A run of records

>>

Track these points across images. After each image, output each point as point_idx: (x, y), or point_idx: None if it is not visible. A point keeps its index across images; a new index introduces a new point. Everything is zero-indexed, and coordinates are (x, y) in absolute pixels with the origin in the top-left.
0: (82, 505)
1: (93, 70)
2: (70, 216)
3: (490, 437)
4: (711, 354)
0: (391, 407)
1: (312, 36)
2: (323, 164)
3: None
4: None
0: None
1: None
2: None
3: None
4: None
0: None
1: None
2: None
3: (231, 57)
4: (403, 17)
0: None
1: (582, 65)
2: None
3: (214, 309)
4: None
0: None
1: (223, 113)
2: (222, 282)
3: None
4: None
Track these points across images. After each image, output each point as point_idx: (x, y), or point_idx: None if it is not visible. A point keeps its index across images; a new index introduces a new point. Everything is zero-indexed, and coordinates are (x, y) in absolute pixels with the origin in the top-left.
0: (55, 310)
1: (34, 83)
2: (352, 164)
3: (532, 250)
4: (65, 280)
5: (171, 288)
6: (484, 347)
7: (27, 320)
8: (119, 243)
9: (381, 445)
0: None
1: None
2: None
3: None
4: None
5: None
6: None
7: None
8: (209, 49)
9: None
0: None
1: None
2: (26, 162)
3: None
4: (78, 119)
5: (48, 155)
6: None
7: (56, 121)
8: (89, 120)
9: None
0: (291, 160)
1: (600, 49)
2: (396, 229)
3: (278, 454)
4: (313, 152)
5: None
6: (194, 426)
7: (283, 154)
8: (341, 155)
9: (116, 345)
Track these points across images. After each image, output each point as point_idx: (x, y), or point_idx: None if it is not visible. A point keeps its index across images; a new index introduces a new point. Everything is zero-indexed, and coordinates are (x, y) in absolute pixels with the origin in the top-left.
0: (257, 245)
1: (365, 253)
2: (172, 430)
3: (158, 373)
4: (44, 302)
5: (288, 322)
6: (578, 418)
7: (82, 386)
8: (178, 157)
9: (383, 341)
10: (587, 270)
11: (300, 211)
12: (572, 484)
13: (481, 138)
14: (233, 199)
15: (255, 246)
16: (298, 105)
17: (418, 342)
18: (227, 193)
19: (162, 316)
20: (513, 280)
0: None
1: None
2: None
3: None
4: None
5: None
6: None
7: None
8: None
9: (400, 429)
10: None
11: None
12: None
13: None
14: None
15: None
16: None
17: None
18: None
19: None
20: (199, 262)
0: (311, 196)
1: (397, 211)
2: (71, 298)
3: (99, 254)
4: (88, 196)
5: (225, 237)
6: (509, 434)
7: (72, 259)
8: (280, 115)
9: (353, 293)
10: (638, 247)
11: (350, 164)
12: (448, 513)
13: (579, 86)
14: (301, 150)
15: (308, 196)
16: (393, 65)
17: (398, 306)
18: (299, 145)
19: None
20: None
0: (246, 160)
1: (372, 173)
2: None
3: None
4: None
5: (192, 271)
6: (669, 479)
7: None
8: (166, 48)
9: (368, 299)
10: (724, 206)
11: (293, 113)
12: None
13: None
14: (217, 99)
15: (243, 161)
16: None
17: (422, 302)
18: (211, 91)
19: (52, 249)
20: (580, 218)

<<

PROBLEM REQUIREMENTS:
Starting at the beginning of the records and ending with the line that contains "9: (116, 345)", both included, write out all the lines again, requests included. Rescale every coordinate in the answers by 0.95, rounded to whole numbers with halves rounded up, and leave the requests unchanged.

EXERCISE RESPONSE:
Track these points across images. After each image, output each point as point_idx: (x, y), or point_idx: None if it is not visible. A point keeps its index across images; a new index introduces a new point. Everything is zero-indexed, and coordinates are (x, y) in absolute pixels with the origin in the top-left.
0: (82, 505)
1: (93, 70)
2: (70, 216)
3: (490, 437)
4: (711, 354)
0: (371, 387)
1: (296, 34)
2: (307, 156)
3: None
4: None
0: None
1: None
2: None
3: None
4: None
0: None
1: None
2: None
3: (219, 54)
4: (383, 16)
0: None
1: (553, 62)
2: None
3: (203, 294)
4: None
0: None
1: (212, 107)
2: (211, 268)
3: None
4: None
Track these points across images. After each image, output each point as point_idx: (x, y), or point_idx: None if it is not visible. A point keeps its index across images; a new index introduces a new point. Everything is zero-indexed, and coordinates are (x, y) in absolute pixels with the origin in the top-left.
0: (55, 310)
1: (34, 83)
2: (352, 164)
3: (532, 250)
4: (65, 280)
5: (171, 288)
6: (484, 347)
7: (27, 320)
8: (119, 243)
9: (381, 445)
0: None
1: None
2: None
3: None
4: None
5: None
6: None
7: None
8: (199, 47)
9: None
0: None
1: None
2: (25, 154)
3: None
4: (74, 113)
5: (46, 147)
6: None
7: (53, 115)
8: (85, 114)
9: None
0: (276, 152)
1: (570, 47)
2: (376, 218)
3: (264, 431)
4: (297, 144)
5: None
6: (184, 405)
7: (269, 146)
8: (324, 147)
9: (110, 328)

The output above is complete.